# Stored dataset items
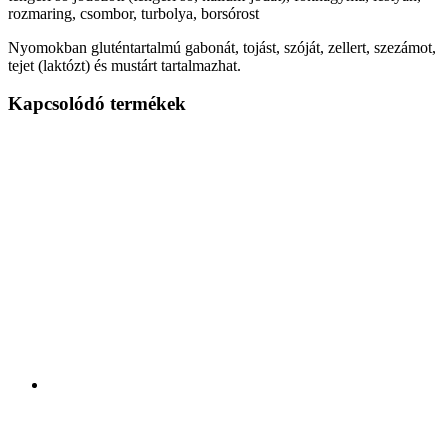
rozmaring, csombor, turbolya, borsórost
Nyomokban gluténtartalmú gabonát, tojást, szóját, zellert, szezámot,
tejet (laktózt) és mustárt tartalmazhat.
Kapcsolódó termékek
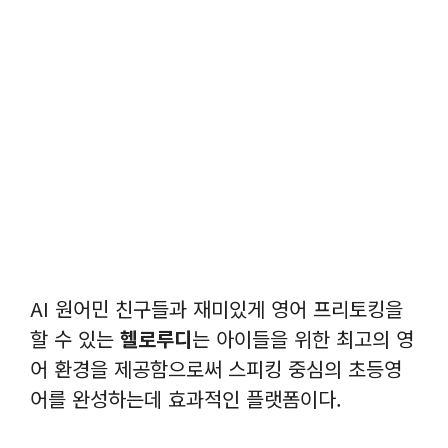
AI 원어민 친구들과 재미있게 영어 프리토킹을
할 수 있는
헬로루디
는 아이들을 위한 최고의 영
어 환경을 제공함으로써 스피킹 중심의 초등영
어를 완성하는데 효과적인 플랫폼이다.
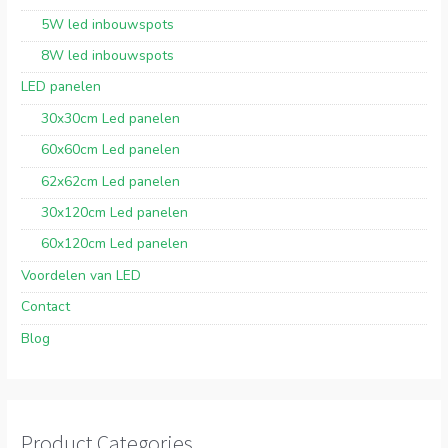
5W led inbouwspots
8W led inbouwspots
LED panelen
30x30cm Led panelen
60x60cm Led panelen
62x62cm Led panelen
30x120cm Led panelen
60x120cm Led panelen
Voordelen van LED
Contact
Blog
Product Categories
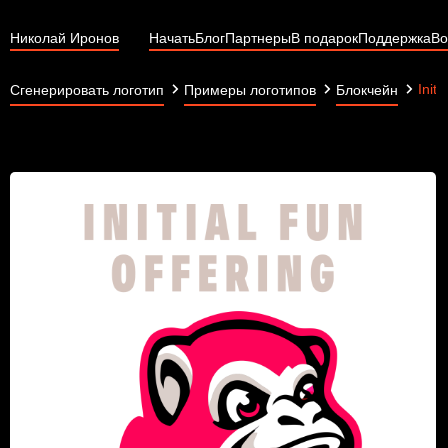
Николай Иронов
Начать
Блог
Партнеры
В подарок
Поддержка
Во
Initi
Сгенерировать логотип
Примеры логотипов
Блокчейн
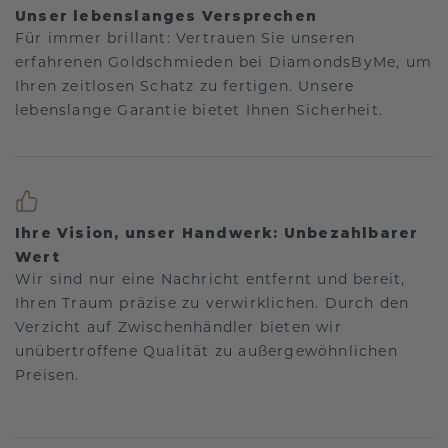
Unser lebenslanges Versprechen
Für immer brillant: Vertrauen Sie unseren
erfahrenen Goldschmieden bei DiamondsByMe, um
Ihren zeitlosen Schatz zu fertigen. Unsere
lebenslange Garantie bietet Ihnen Sicherheit.
Ihre Vision, unser Handwerk: Unbezahlbarer
Wert
Wir sind nur eine Nachricht entfernt und bereit,
Ihren Traum präzise zu verwirklichen. Durch den
Verzicht auf Zwischenhändler bieten wir
unübertroffene Qualität zu außergewöhnlichen
Preisen.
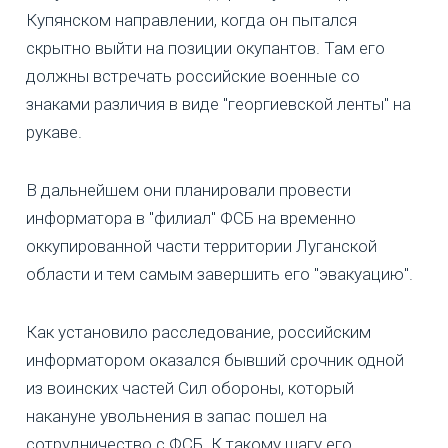
Купянском направлении, когда он пытался
скрытно выйти на позиции окупантов. Там его
должны встречать российские военные со
знаками различия в виде "георгиевской ленты" на
рукаве.
В дальнейшем они планировали провести
информатора в "филиал" ФСБ на временно
оккупированной части территории Луганской
области и тем самым завершить его "эвакуацию".
Как установило расследование, российским
информатором оказался бывший срочник одной
из воинских частей Сил обороны, который
накануне увольнения в запас пошел на
сотрудничество с ФСБ. К такому шагу его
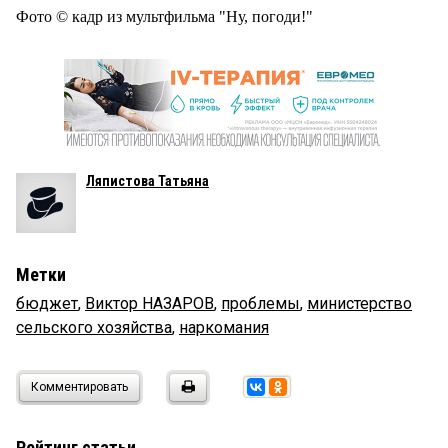
Фото © кадр из мультфильма "Ну, погоди!"
Ляпистова Татьяна
Метки
бюджет
,
Виктор НАЗАРОВ
,
проблемы
,
министерство
сельского хозяйства
,
наркомания
Комментировать
Рейтинг статьи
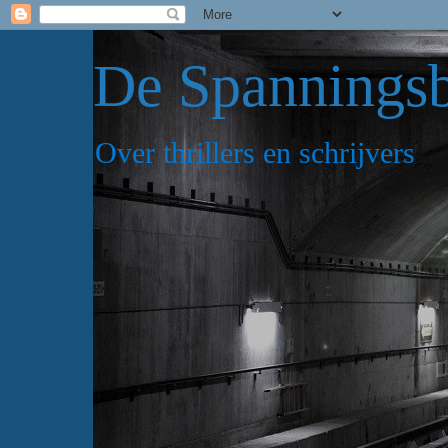
De Spannings
Over thrillers en schrijvers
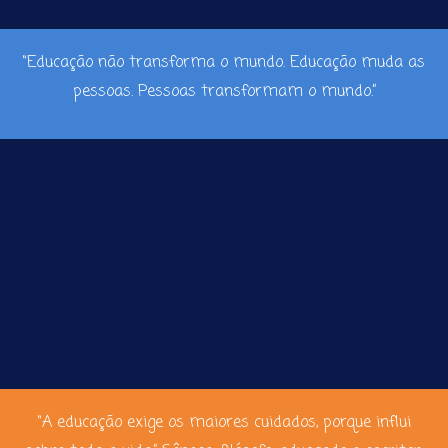
“Educação não transforma o mundo. Educação muda as
pessoas. Pessoas transformam o mundo.”
“A educação exige os maiores cuidados, porque influi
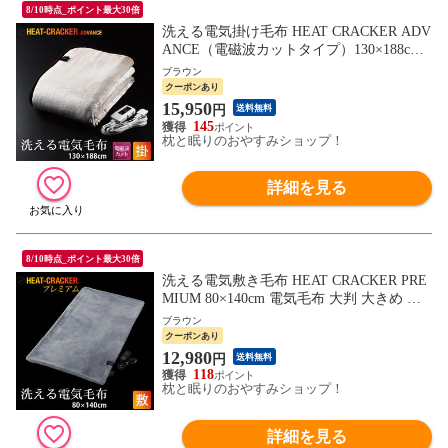
8/10時点_ポイント最大30倍
洗える電気掛け毛布 HEAT CRACKER ADV
ANCE（電磁波カットタイプ）130×188cm
電気毛布 大判 大きめ 暖かい 毛布 もうふ
ブラウン
おしゃれ 掛毛布 掛け 掛け毛布 フランネル
クーポンあり
シングルサイズ シングル 省エネ タイマー
15,950
円
送料無料
付き 温度調整 節電 洗濯可能 丸洗い 自動
145
オフ 寝る時
枕と眠りのおやすみショップ！
詳細を見る
8/10時点_ポイント最大30倍
洗える電気敷き毛布 HEAT CRACKER PRE
MIUM 80×140cm 電気毛布 大判 大きめ 暖
かい 毛布 もうふ おしゃれ おすすめ 人気
ブラウン
敷毛布 敷き 敷き毛布 高級 シングルサイズ
クーポンあり
シングル 省エネ タイマー付き タイマー 無
12,980
円
送料無料
地 温度調整 節電 洗濯可能 丸洗い
118
枕と眠りのおやすみショップ！
詳細を見る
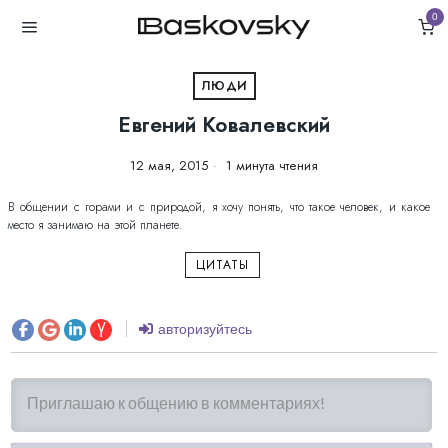
0
ЛЮДИ
Евгений Ковалевский
12 мая, 2015
1 минута чтения
В общении с горами и с природой, я хочу понять, что такое человек, и какое
место я занимаю на этой планете.
ЦИТАТЫ
авторизуйтесь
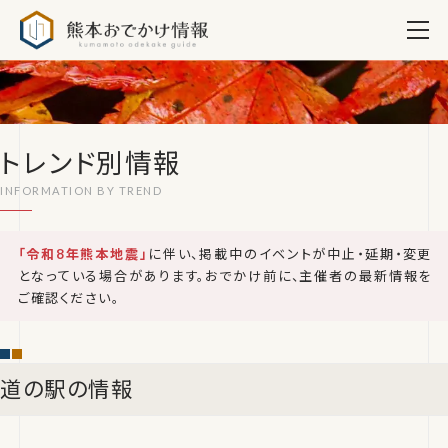
熊本おでかけ情報
トレンド別情報
「令和8年熊本地震」
に伴い、掲載中のイベントが中止・延期・変更
となっている場合があります。おでかけ前に、主催者の最新情報を
ご確認ください。
道の駅の情報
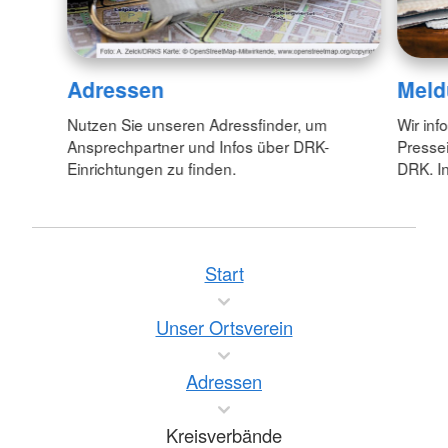
Adressen
Meld
Nutzen Sie unseren Adressfinder, um
Wir inf
Ansprechpartner und Infos über DRK-
Pressei
Einrichtungen zu finden.
DRK. In
Start
Unser Ortsverein
Adressen
Kreisverbände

# Required action
Would you copy out every line in the records that includes the string "inbouwspots"?

# Answer for the task
5W led inbouwspots
8W led inbouwspots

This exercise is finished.